• _YOUR GOAL_
Reproduce the material line for line, starting with the line that contains "- column: Points" and going on through the line that contains "- row: US Top Internet Albums (Billboard) | 3", both included. Leave the pictures out of your answer.

• _DATASET CONTENT_
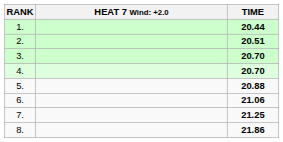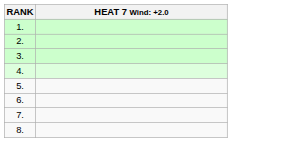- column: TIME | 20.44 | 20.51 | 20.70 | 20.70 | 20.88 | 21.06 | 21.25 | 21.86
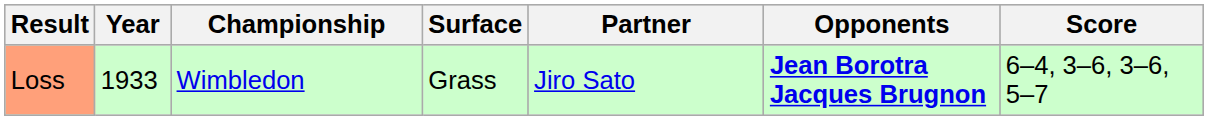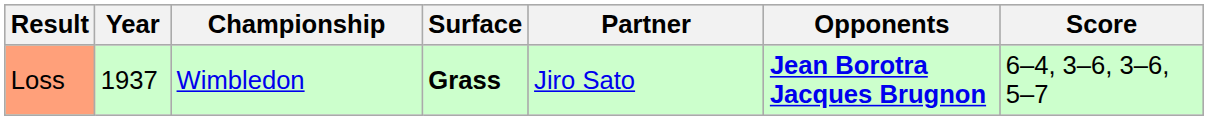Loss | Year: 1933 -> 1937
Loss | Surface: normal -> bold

--

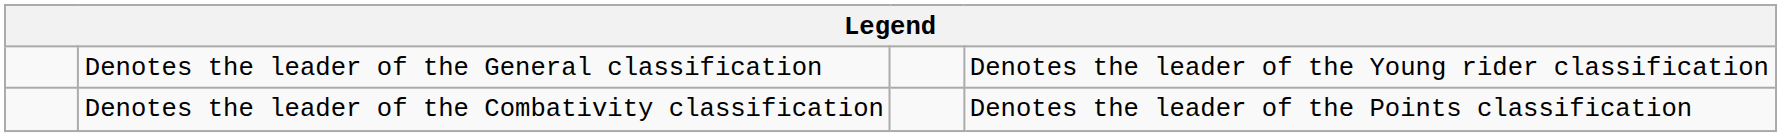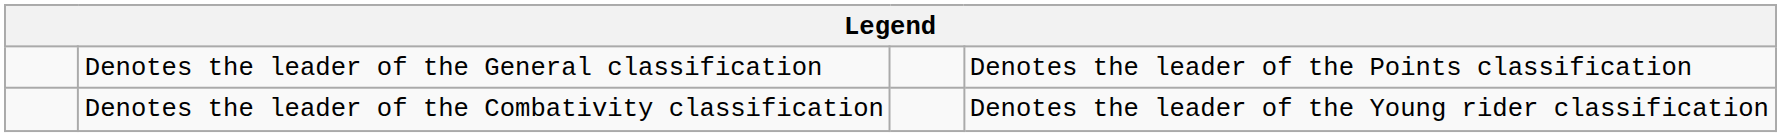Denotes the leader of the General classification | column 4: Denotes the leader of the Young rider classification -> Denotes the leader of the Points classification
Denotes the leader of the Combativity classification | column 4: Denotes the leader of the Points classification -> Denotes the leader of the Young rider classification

==

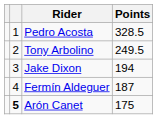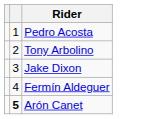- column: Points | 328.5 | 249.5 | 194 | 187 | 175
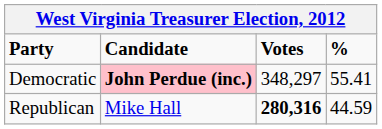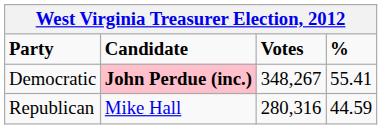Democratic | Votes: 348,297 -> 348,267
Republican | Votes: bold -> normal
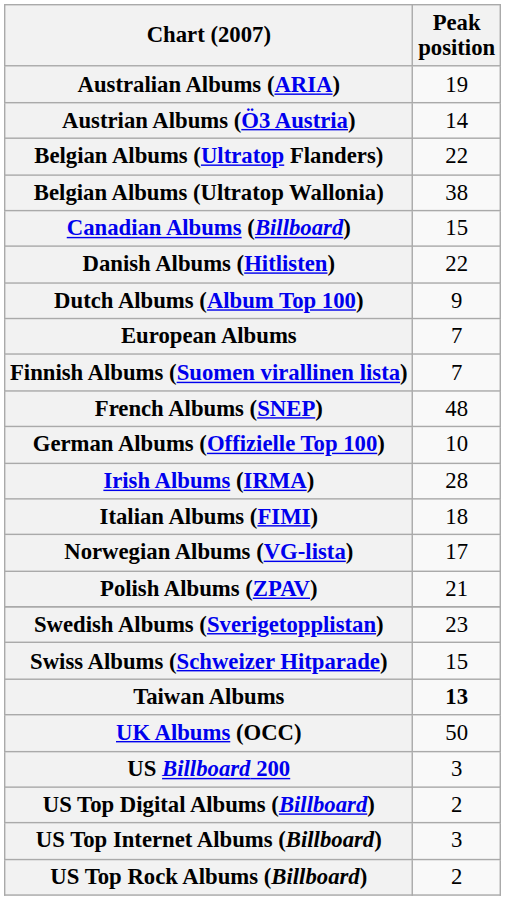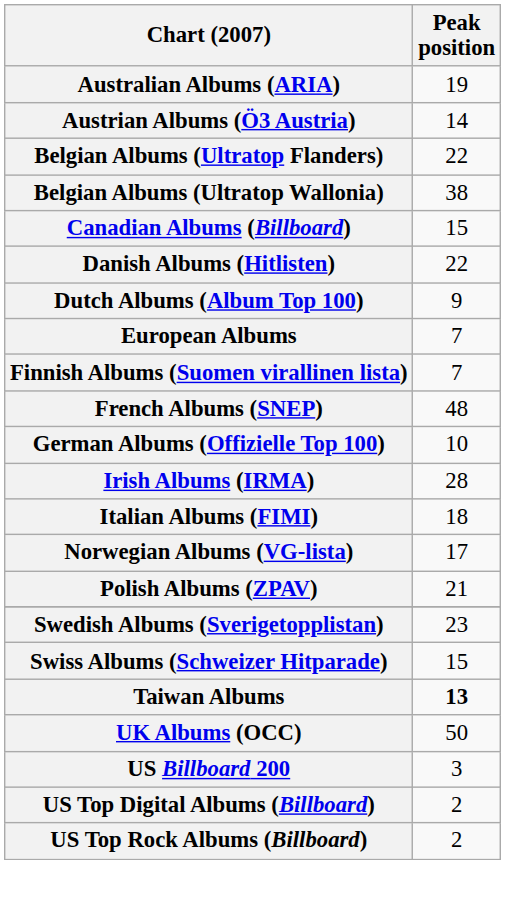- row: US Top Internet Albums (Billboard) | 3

• _COMPLETE OUTPUT_
- column: Points | 328.5 | 249.5 | 194 | 187 | 175
Democratic | Votes: 348,297 -> 348,267
Republican | Votes: bold -> normal
- row: US Top Internet Albums (Billboard) | 3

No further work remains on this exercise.